• [WORK ORDER] Here the job is to transcribe the data verbatim while leaving each picture out.

*** EXCERPTED RECORDS ***

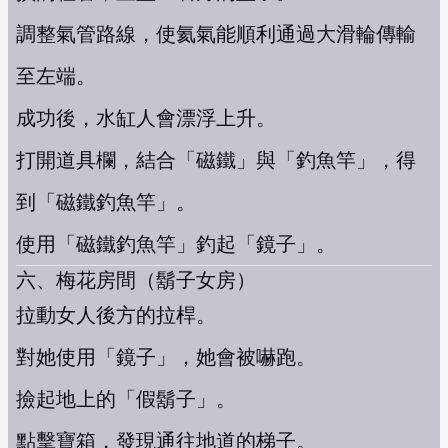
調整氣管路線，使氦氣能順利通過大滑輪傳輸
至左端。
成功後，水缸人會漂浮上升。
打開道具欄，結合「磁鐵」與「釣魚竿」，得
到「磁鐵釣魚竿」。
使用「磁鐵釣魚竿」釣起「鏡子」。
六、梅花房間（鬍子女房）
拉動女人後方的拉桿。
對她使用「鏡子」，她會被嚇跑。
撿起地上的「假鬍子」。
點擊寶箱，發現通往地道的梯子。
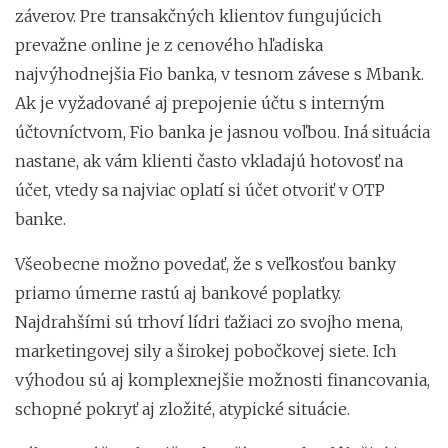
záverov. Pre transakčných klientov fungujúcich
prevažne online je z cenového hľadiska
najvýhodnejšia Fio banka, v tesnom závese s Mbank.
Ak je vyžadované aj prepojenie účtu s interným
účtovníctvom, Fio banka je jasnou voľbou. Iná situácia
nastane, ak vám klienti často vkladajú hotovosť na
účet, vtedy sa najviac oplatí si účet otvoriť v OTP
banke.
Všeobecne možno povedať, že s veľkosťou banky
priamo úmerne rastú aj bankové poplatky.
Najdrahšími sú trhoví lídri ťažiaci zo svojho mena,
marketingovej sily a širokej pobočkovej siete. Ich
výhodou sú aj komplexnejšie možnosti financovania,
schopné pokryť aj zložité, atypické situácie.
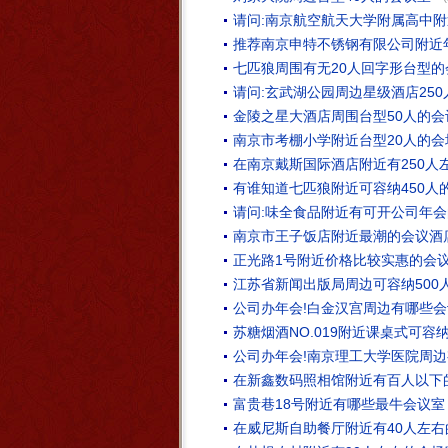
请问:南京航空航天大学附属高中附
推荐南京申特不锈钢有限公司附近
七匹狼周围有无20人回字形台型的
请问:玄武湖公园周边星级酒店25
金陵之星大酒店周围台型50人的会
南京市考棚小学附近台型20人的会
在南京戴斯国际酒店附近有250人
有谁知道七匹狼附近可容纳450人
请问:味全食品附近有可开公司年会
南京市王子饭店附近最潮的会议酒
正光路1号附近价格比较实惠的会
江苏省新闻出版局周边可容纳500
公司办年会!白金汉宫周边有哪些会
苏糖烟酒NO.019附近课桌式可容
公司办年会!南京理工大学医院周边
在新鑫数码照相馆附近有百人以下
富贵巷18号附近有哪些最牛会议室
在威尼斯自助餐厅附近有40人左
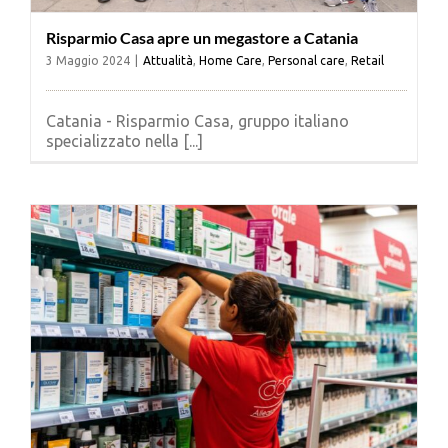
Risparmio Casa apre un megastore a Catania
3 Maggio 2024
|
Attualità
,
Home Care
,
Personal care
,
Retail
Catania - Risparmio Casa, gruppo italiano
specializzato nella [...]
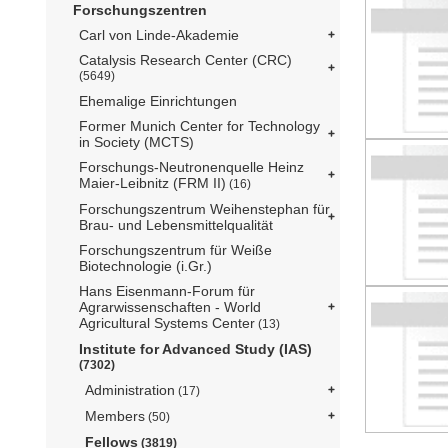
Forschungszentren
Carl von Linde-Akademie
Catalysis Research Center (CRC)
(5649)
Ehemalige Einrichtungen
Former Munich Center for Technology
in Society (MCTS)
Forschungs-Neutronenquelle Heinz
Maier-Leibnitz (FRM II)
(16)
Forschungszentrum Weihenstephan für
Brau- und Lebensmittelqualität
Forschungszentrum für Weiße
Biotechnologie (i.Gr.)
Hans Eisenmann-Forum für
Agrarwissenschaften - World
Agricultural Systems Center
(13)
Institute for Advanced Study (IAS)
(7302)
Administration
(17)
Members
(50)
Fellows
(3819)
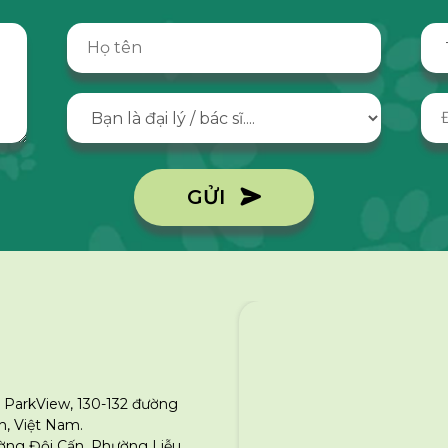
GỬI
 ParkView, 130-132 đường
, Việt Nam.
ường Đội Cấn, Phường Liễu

*** End of EXCERPTED RECORDS ***

• [REPLY TO THE EXERCISE]
調整氣管路線，使氦氣能順利通過大滑輪傳輸
至左端。
成功後，水缸人會漂浮上升。
打開道具欄，結合「磁鐵」與「釣魚竿」，得
到「磁鐵釣魚竿」。
使用「磁鐵釣魚竿」釣起「鏡子」。
六、梅花房間（鬍子女房）
拉動女人後方的拉桿。
對她使用「鏡子」，她會被嚇跑。
撿起地上的「假鬍子」。
點擊寶箱，發現通往地道的梯子。
záverov. Pre transakčných klientov fungujúcich
prevažne online je z cenového hľadiska
najvýhodnejšia Fio banka, v tesnom závese s Mbank.
Ak je vyžadované aj prepojenie účtu s interným
účtovníctvom, Fio banka je jasnou voľbou. Iná situácia
nastane, ak vám klienti často vkladajú hotovosť na
účet, vtedy sa najviac oplatí si účet otvoriť v OTP
banke.
Všeobecne možno povedať, že s veľkosťou banky
priamo úmerne rastú aj bankové poplatky.
Najdrahšími sú trhoví lídri ťažiaci zo svojho mena,
marketingovej sily a širokej pobočkovej siete. Ich
výhodou sú aj komplexnejšie možnosti financovania,
schopné pokryť aj zložité, atypické situácie.
请问:南京航空航天大学附属高中附
推荐南京申特不锈钢有限公司附近
七匹狼周围有无20人回字形台型的
请问:玄武湖公园周边星级酒店25
金陵之星大酒店周围台型50人的会
南京市考棚小学附近台型20人的会
在南京戴斯国际酒店附近有250人
有谁知道七匹狼附近可容纳450人
请问:味全食品附近有可开公司年会
南京市王子饭店附近最潮的会议酒
正光路1号附近价格比较实惠的会
江苏省新闻出版局周边可容纳500
公司办年会!白金汉宫周边有哪些会
苏糖烟酒NO.019附近课桌式可容
公司办年会!南京理工大学医院周边
在新鑫数码照相馆附近有百人以下
富贵巷18号附近有哪些最牛会议室
在威尼斯自助餐厅附近有40人左
Risparmio Casa apre un megastore a Catania
3 Maggio 2024
|
Attualità
,
Home Care
,
Personal care
,
Retail
Catania - Risparmio Casa, gruppo italiano
specializzato nella [...]
Forschungszentren
Carl von Linde-Akademie
Catalysis Research Center (CRC)
(5649)
Ehemalige Einrichtungen
Former Munich Center for Technology
in Society (MCTS)
Forschungs-Neutronenquelle Heinz
Maier-Leibnitz (FRM II)
(16)
Forschungszentrum Weihenstephan für
Brau- und Lebensmittelqualität
Forschungszentrum für Weiße
Biotechnologie (i.Gr.)
Hans Eisenmann-Forum für
Agrarwissenschaften - World
Agricultural Systems Center
(13)
Institute for Advanced Study (IAS)
(7302)
Administration
(17)
Members
(50)
Fellows
(3819)
GỬI
 ParkView, 130-132 đường
, Việt Nam.
ường Đội Cấn, Phường Liễu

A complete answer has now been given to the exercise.